PROMPT - Lay out the records as a Markdown table with the columns "Row" and "Line", starting at the line that contains "Document page, 1654x1241 pixels." and ending at the last line of the records, with both ends included and blank lines left out.

ENTRIES SHOWN -
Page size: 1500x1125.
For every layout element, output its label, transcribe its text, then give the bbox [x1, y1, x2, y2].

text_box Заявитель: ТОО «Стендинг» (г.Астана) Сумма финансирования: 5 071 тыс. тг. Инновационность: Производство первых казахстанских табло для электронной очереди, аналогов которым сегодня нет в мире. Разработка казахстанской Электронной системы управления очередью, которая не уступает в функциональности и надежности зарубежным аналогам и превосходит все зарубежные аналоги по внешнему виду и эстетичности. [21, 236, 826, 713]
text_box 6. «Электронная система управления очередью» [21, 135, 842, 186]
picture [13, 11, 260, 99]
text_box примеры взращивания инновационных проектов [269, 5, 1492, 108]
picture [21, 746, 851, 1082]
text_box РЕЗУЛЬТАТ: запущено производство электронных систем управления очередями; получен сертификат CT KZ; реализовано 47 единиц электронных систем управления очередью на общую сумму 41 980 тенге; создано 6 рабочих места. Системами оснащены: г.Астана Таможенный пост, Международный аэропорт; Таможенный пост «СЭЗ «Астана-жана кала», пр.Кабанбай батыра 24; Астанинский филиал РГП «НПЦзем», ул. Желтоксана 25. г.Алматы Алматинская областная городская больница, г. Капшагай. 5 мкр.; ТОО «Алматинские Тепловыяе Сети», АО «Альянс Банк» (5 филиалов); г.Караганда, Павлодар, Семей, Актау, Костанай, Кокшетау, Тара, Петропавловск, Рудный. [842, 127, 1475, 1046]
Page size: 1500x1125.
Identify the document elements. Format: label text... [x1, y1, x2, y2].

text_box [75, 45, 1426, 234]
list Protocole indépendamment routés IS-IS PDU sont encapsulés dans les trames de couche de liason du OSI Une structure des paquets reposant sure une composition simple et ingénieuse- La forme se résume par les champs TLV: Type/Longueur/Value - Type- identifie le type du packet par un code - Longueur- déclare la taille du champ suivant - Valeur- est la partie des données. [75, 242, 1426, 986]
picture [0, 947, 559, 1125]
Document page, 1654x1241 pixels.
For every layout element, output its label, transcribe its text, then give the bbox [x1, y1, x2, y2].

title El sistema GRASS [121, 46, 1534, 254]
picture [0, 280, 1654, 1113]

SOLUTION FOR THIS EXERCISE -
| Row | Line |
|---|---|
| 1 | Document page, 1654x1241 pixels. |
| 2 | For every layout element, output its label, transcribe its text, then give the bbox [x1, y1, x2, y2]. |
| 3 | title El sistema GRASS [121, 46, 1534, 254] |
| 4 | picture [0, 280, 1654, 1113] |